### Stored data
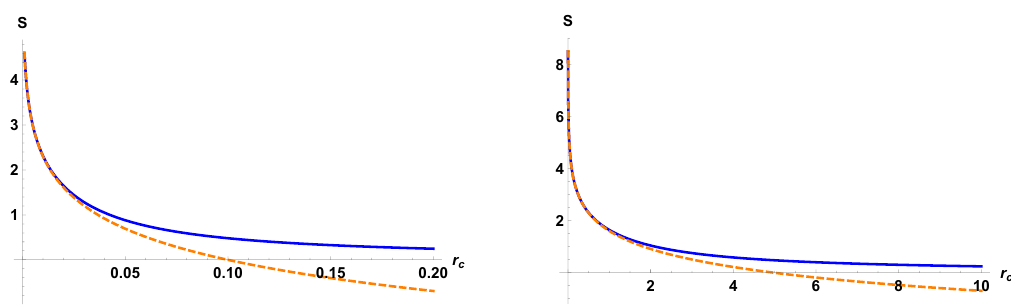
Figure 1 . HEE as a function of r c for d e = 1 and different values of ‘ : Left ) ‘ = 0 . 1 Right ) ‘ = 5 . The solid blue curves show the HEE for the finite cutoff case given in eq. (3.13) and the dashed orange curves indicate the HEE for the zero cutoff case given in eq. (3.7) which are valid for very small cutoffs, i.e. r . Here we set R = 1 and renormalized S as ˜ S = S c (cid:28) ‘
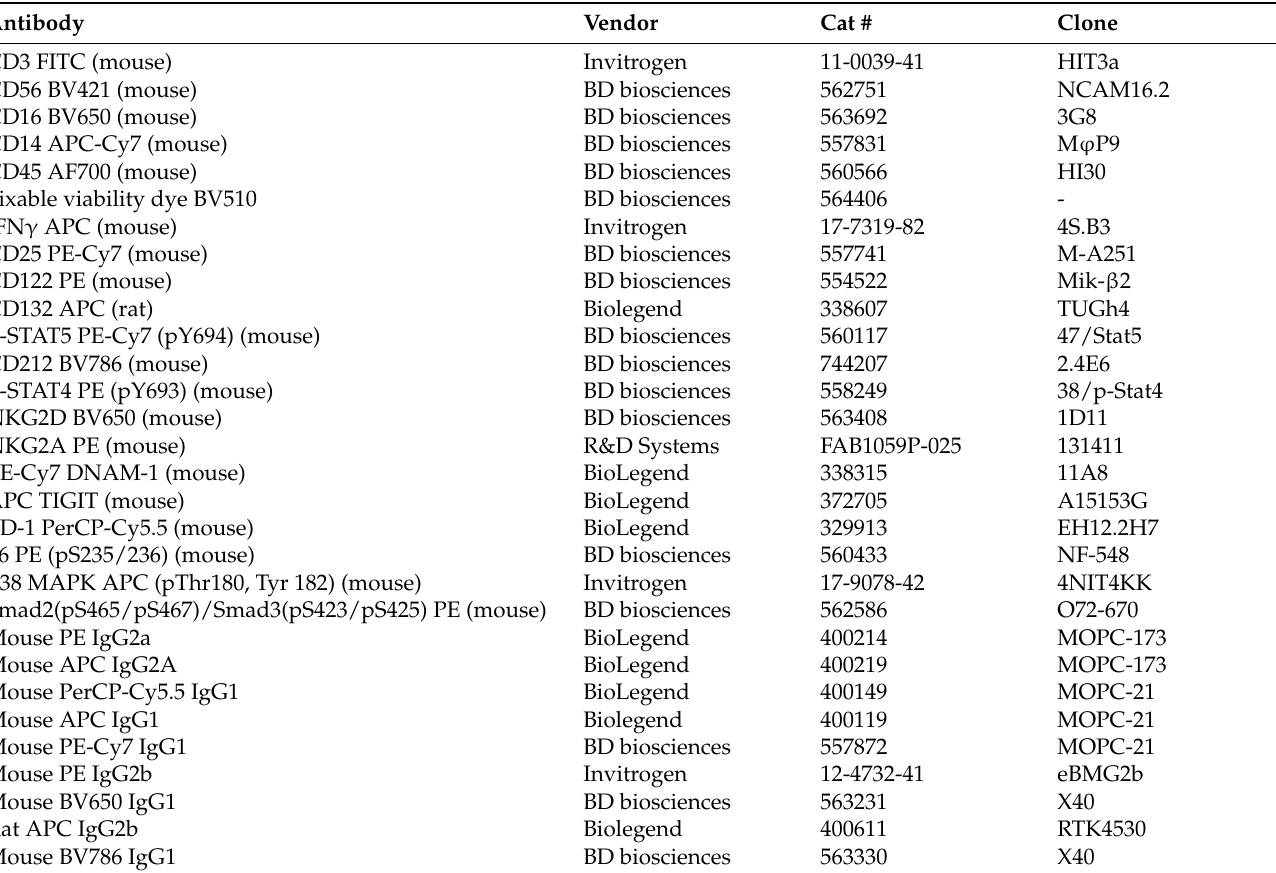
Table 1. FACS monoclonal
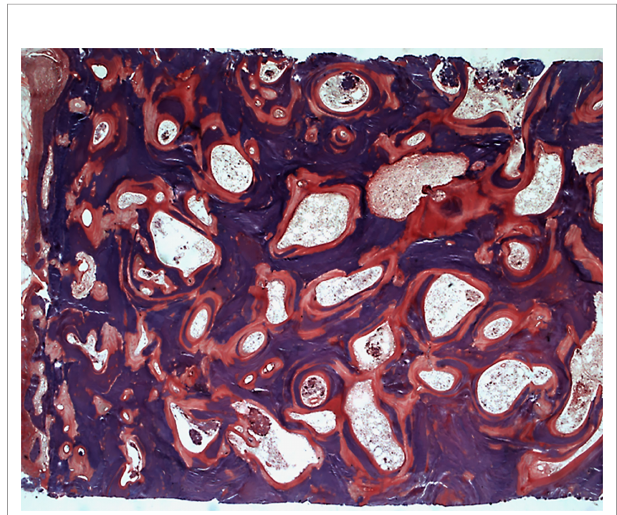
FIGURE 7 | Skeletal fl uorosis characterized by an osteosclerosis with increased osteoid surfaces and mineralization defects in the trabeculae and around the osteocyte lacunae. Solochrome cyanin R; x50.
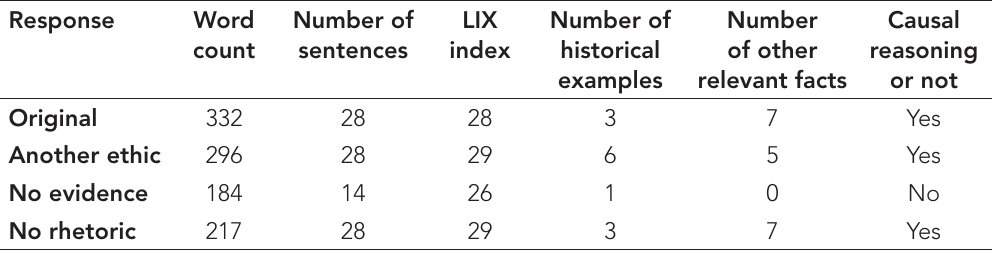
Table 1: The form of the responses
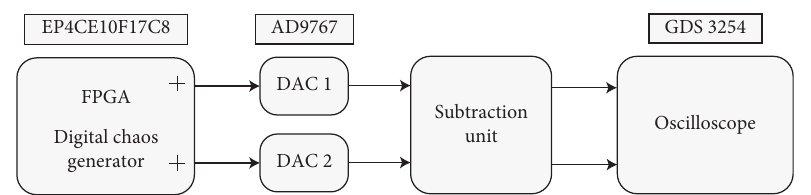
Figure 13: The architecture of experimental hardware platform for the proposed chaotic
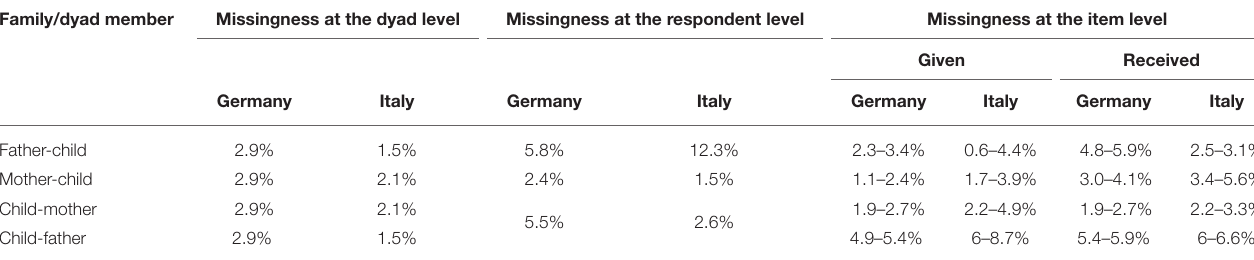
TABLE 2 | Missingness rates at the dyad, respondent, and item level for the German and Italian samples. Family/dyad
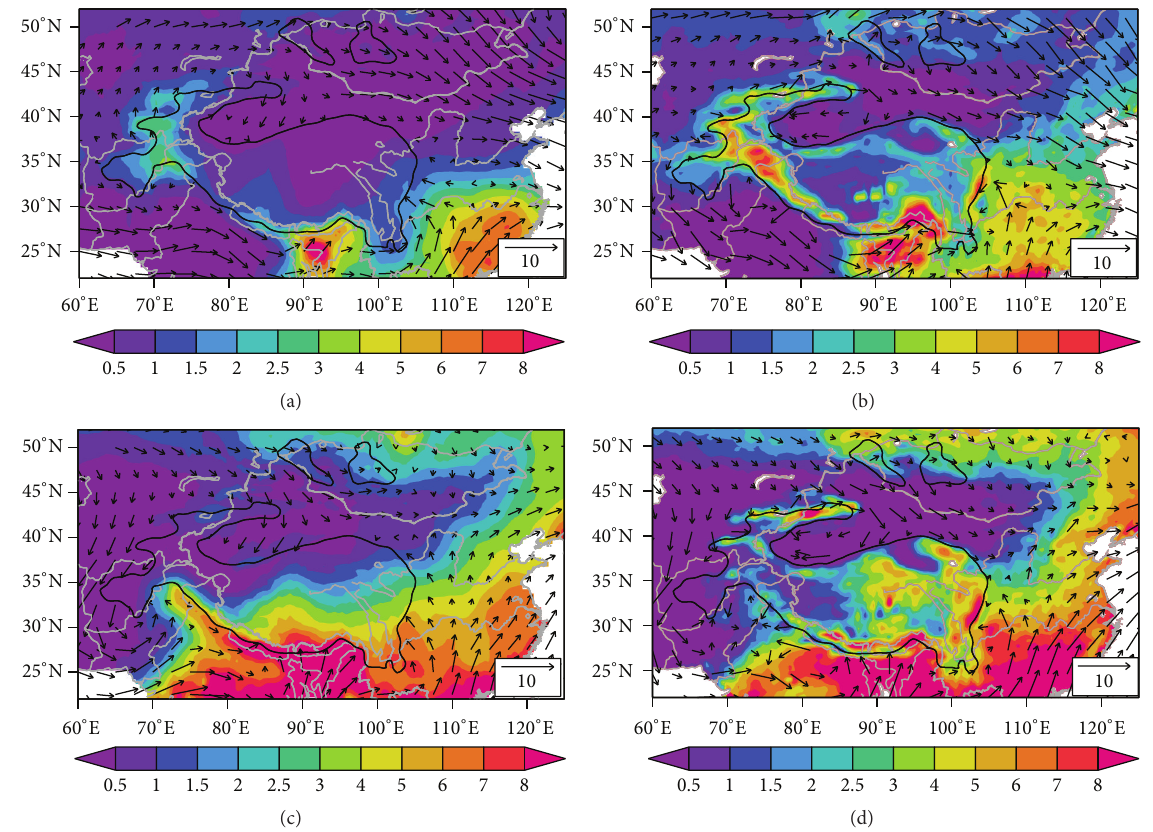
Figure 3: Observed (a, c) and simulated (b, d) mean precipitation rate (units: mm day −1 ) and 850 hPa wind (units: ms −1 ) in spring (a, b) and summer (c, d). The black lines are the terrain contours of 2000 m.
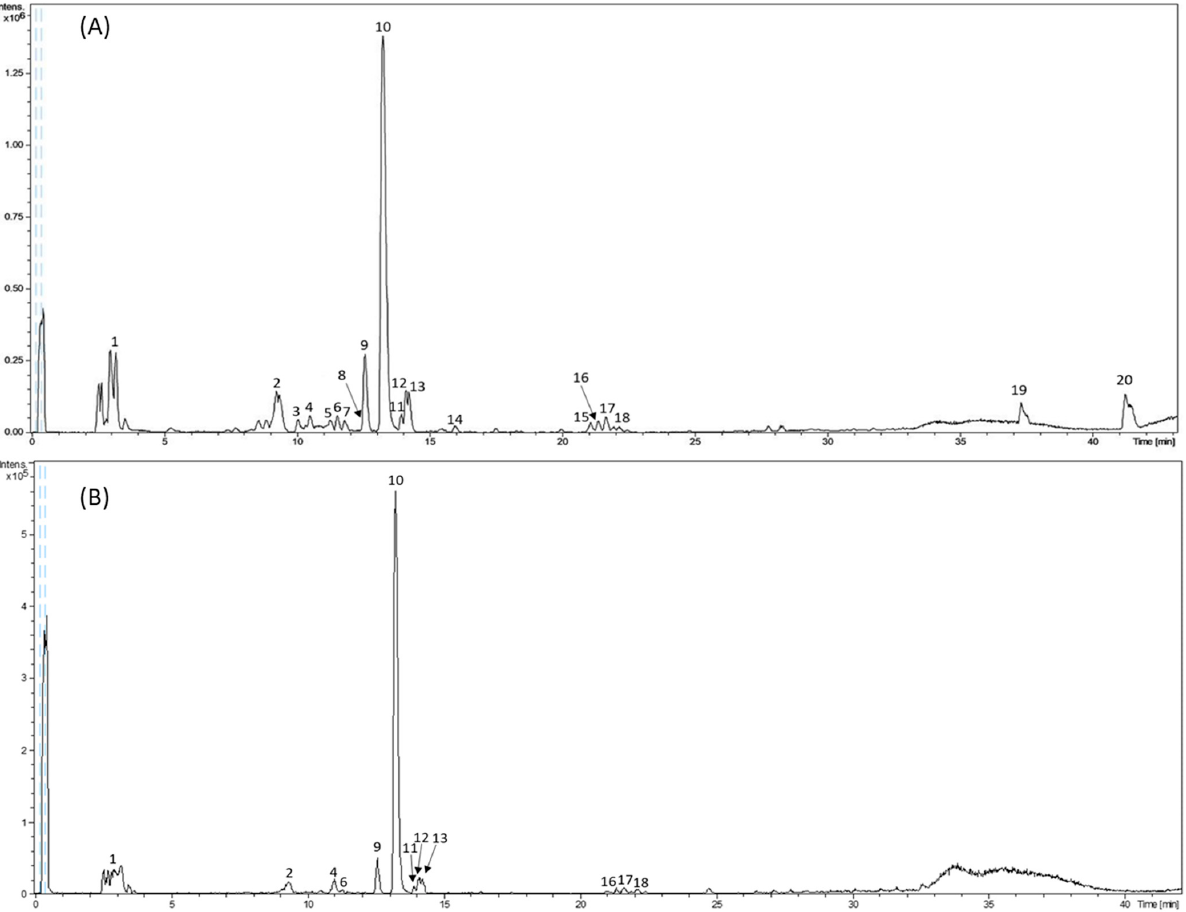
Figure 1. Representative base peak chromatogram of the HPLC–ESI-TOF-MS analysis of phenolic extracts from asparagus: ( A ) PLE 6, ( B ) SLE.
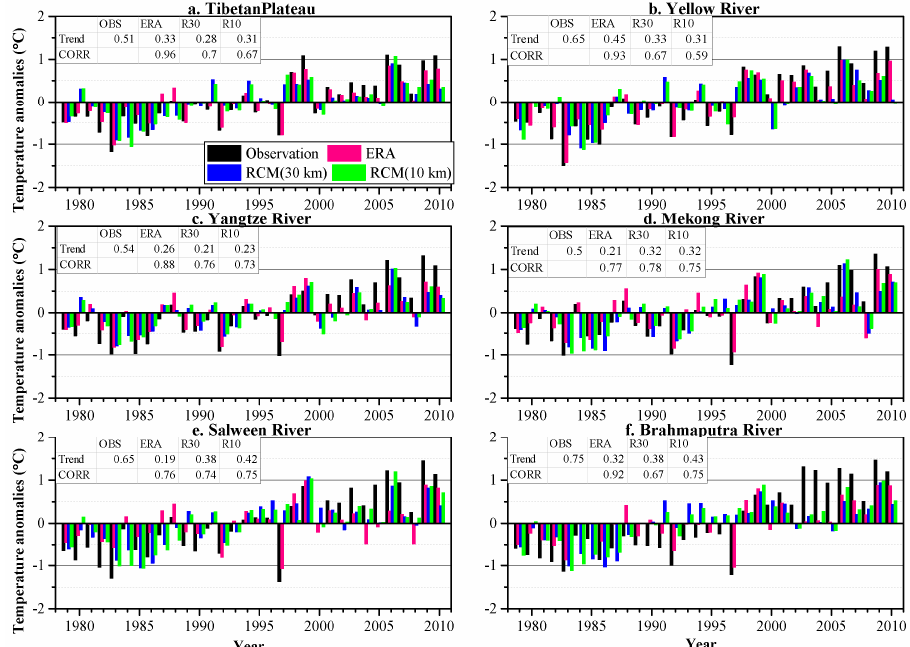
Figure 5. Annual mean temperature anomalies calculated from the observation, RegCM4 simulations, and the ERA-Interim reanalysis and the statistics (including the trend ( ◦ C / decade) and correlation coe ffi cient (CORR for short)) between them over the whole Tibetan Plateau (TP) ( a ) and five river basins ( b – f ) for the period 1980 − 2010.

### Prompt
Search the entries above for lines containing the word "from", and copy each one.

### Your solution
Figure 1. Representative base peak chromatogram of the HPLC–ESI-TOF-MS analysis of phenolic extracts from asparagus: ( A ) PLE 6, ( B ) SLE.
Figure 5. Annual mean temperature anomalies calculated from the observation, RegCM4 simulations, and the ERA-Interim reanalysis and the statistics (including the trend ( ◦ C / decade) and correlation coe ffi cient (CORR for short)) between them over the whole Tibetan Plateau (TP) ( a ) and five river basins ( b – f ) for the period 1980 − 2010.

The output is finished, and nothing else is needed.